Why New Dietary Guidelines Can’t Solve the Obesity Crisis

Tom Laskawy
Grist Magazine
February 3, 2011

The USDA released a new set of dietary guidelines this week and the updated guidelines were enough to put nutritionist Marion Nestle in “shock”:

I never would have believed they could pull this off.  The new
guidelines recognize that obesity is the number one public health
nutrition problem in America and actually give good advice about what to
do about it: eat less and eat better. For the first time, the
guidelines make it clear that eating less is as priority.

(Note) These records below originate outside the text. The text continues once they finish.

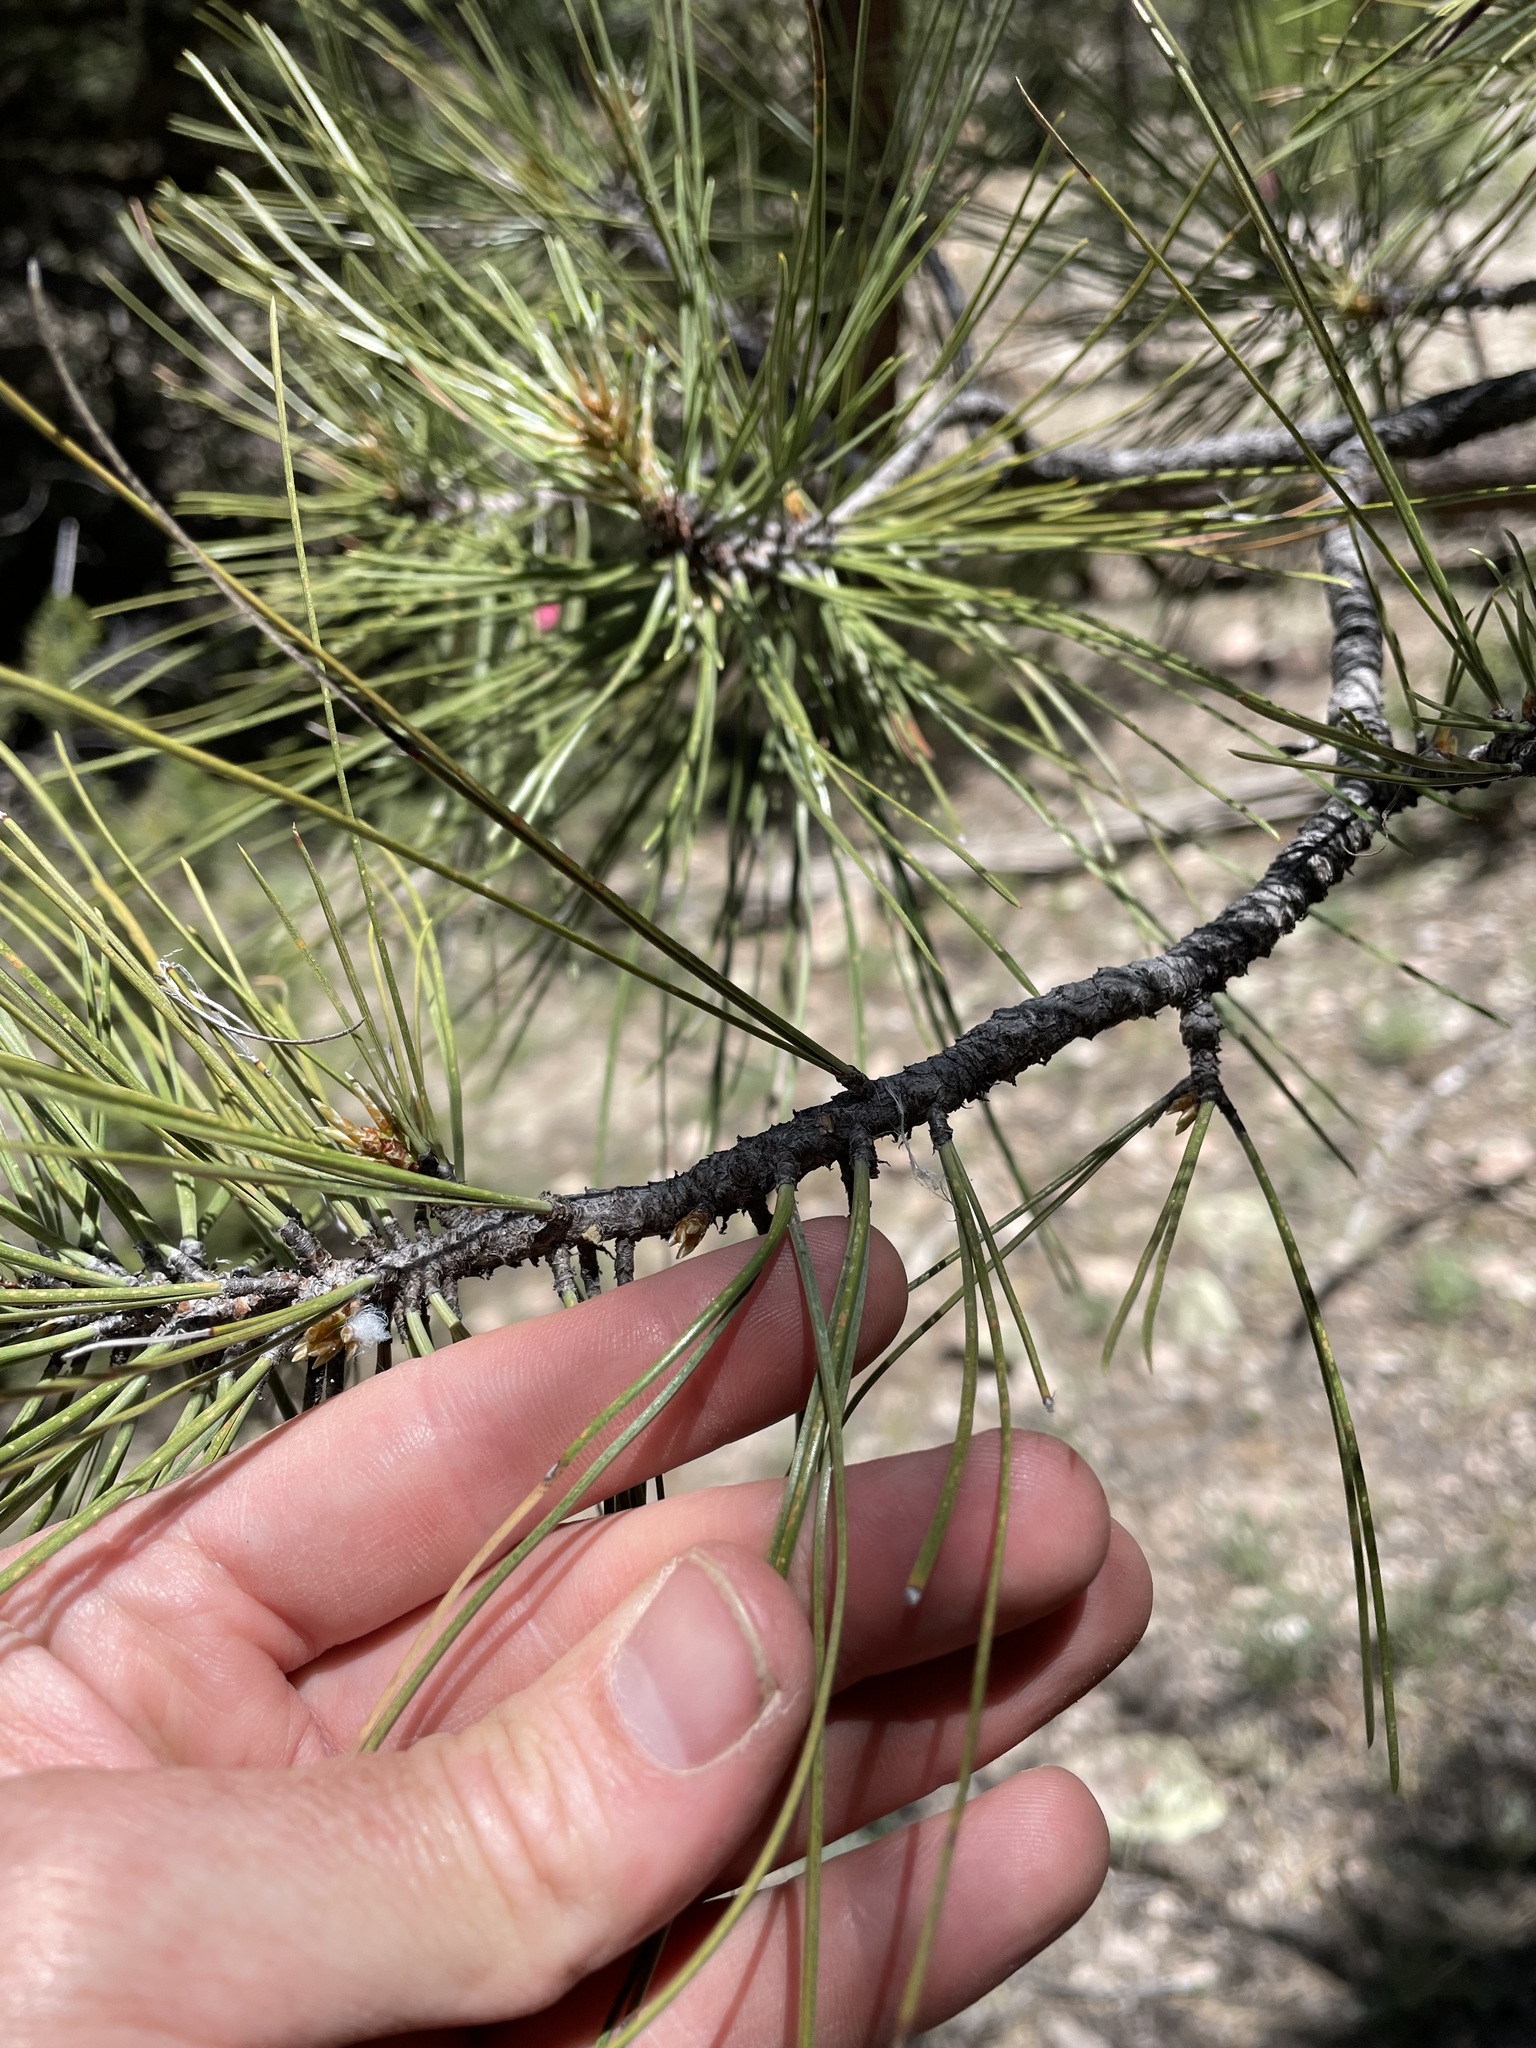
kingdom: Plantae
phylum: Tracheophyta
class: Pinopsida
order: Pinales
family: Pinaceae
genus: Pinus
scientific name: Pinus ponderosa
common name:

She did criticize the guidelines for talking about “food” when it
came to things you needed more of (such as vegetables) and “nutrients”
when it was time to talk about cutting back (less saturated fat instead
of less meat).

But to be honest, I don’t really want to talk about the dietary
guidelines. As important as they are — they are central to school lunch
menu creation, for example — they are just guidelines and don’t
exactly have the force of law.

In fact, two recent studies suggest the causes of the obesity
epidemic are so pervasive and so deeply intertwined with our advanced
industrialized way of life, that we’ll really need to “go long” if we’re
to have any hope of addressing it.

The first study out of Oxford University, which appeared in the journal
Economics & Human Biology, suggests that the root cause of obesity can be summed thusly: “It’s the economy, stupid.”